Message aux anticolonialistes qui hésitent à participer aux élections législatives
Le "gospel of love" de James Baldwin comme boussole politique.
L’Occident est un navire qui sombre, et ce n’est pas (plus) à nous de le sauver. La violence du monstre s’intensifie toujours avant de céder, d’après la formule gramscienne consacrée. Pourtant, malgré nos réticences, je crois qu’il faut aller voter à ces élections. Contrer l’extrême-droite, et donner de l’impulsion au Nouveau Front Populaire.
Depuis quatre ans maintenant, je m'efforce d'aligner ma praxis politique et mes choix de vie avec mon positionnement décolonial - ce qui s'est traduit par mon départ physique de Paris et ma réinstallation en Martinique où je me suis attachée à "cultiver l'appartenance" pour reprendre la magnifique formule de bell hooks. Cela s'est aussi et surtout exprimé sur le plan intime et symbolique, par un processus profond de désinvestissement vis-à-vis du paradigme de la modernité occidentale et de ses institutions.
Une part de moi a conscience du fait que la résurgence de l'extrême-droite en France n'est que la manifestation inéluctable d'un atavisme fasciste et colonial qui ne fut jamais vraiment exorcisé après la 2nde Guerre Mondiale (le fameux mythe du "tous résistants" dont parle très bien l'historien Robert Paxton), et qui n'a été jusqu'ici contenu que grâce aux digues fragiles de la prospérité économique. D'une certaine façon, je crois que cette "tombée des masques" s'inscrit dans le sens de l'histoire, aussi douloureux soit-il. Le gén0ci de en cours en a lui aussi joué ce rôle de catalyseur en mettant crûment en lumière l'imposture morale d'un modèle occidental en fin de course, et la nécessité de refonder notre cadre philosophique. Oui, une part de moi ne peut s'empêcher de voir dans l'effondrement annoncé, l'opportunité d'un sursaut chez les post colonisé.es, qui les amènera peut-être enfin à réorienter leurs énergies vers la construction de futurs d'émancipation pour le Sud Global.
Mais... je sais aussi que cette transition se fera dans une souffrance inouïe pour les plus vulnérables, à commencer par les personnes racisées qui vivent en Europe et qui n'ont pas la possibilité matérielle ou l'envie de la quitter (pour des raisons d'attaches familiales ou affectives). La réalité pratique de nos existences de postcolonisé.es est complexe, tissée de nuances, de contradictions tellement humaines, et d'inévitables compromis.

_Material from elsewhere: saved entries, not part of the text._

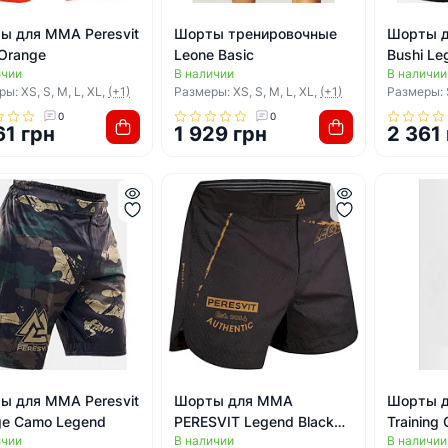
ы для ММА Peresvit
Шорты тренировочные
Шорты д
 Orange
Leone Basic
Bushi Le
ичии
В наличии
В наличии
ы: XS, S, M, L, XL,
(+1)
Размеры: XS, S, M, L, XL,
(+1)
Размеры: S
0
0
61 грн
1 929 грн
2 361
ы для ММА Peresvit
Шорты для ММА
Шорты 
ge Camo Legend
PERESVIT Legend Black
Training
ичии
В наличии
В наличии
Rain Medium Length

Je pense aux femmes, aux personnes queer, aux pauvres.
Lorsqu’il est question de danger immédiat pesant sur la vie de millions d’individus, je ne crois pas qu’on puisse se réfugier derrière des formules toutes faites du genre « on ne fait pas d’omelette sans casser des œufs » (et ce, malgré tout l’amour de fangirl que je porte depuis longtemps à la figure de Robespierre, auquel cette phrase est attribuée). Je me refuse à considérer des vies humaines comme de simples victimes collatérales, un sacrifice nécessaire à une cause ultime.

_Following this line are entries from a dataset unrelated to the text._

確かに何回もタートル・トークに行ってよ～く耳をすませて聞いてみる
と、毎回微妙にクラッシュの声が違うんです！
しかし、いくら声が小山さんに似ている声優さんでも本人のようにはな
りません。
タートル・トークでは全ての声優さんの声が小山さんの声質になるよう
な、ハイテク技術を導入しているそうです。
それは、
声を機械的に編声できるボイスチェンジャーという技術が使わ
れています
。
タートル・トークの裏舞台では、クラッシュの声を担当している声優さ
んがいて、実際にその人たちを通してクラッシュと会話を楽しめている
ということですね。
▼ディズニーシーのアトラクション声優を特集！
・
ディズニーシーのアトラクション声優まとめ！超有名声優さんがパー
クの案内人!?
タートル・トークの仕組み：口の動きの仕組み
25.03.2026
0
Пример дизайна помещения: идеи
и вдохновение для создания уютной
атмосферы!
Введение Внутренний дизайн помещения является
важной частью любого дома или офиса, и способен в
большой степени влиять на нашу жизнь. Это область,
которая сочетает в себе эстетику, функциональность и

On ne sacrifie pas des gens sur l’autel des idées. Mon étoile du nord politique, plus que tout grand principe ou posture idéologique, est l’amour révolutionnaire. Le gospel of love qu’a toute sa vie prophétisé James Baldwin. C’est un amour radical qui ne se confond pas avec la sensiblerie. Il s’adresse à toute l’humanité ; aux opprimés comme aux oppresseurs.
Je crois qu’il est important de cultiver la non-dualité dans nos combats politiques, et la capacité à tenir ensemble plusieurs vérités en apparence irréconciliables. À chaque instant, tenir le flambeau de notre plus haute vision et composer avec le réel.
La décision d’aller voter contre le Front National ne devrait rien à voir à faire avec le fait de « se sentir français.e » ou non. Outre le fait que la gouvernance d’une puissance coloniale comme la France a un impact global évident, il s’agit pour moi d’un vote humaniste : au même titre que je me soucie du peuple qui souffre en Palestine et au Congo, je me soucie du peuple qui souffre en France, et j’agis là où cela m’est possible. Ne nous laissons pas enfermer dans des considérations de frontières nationalistes – c’est précisément l’un des plus vils produits de ce modèle civilisationnel colonial que nous rejetons.
Quoiqu’il advienne après ces élections, nous ferons face. Avec la conscience tranquille de savoir qu’à chaque étape, nous avons fait usage de tous les moyens disponibles pour protéger le maximum de personnes de la souffrance la plus immédiate.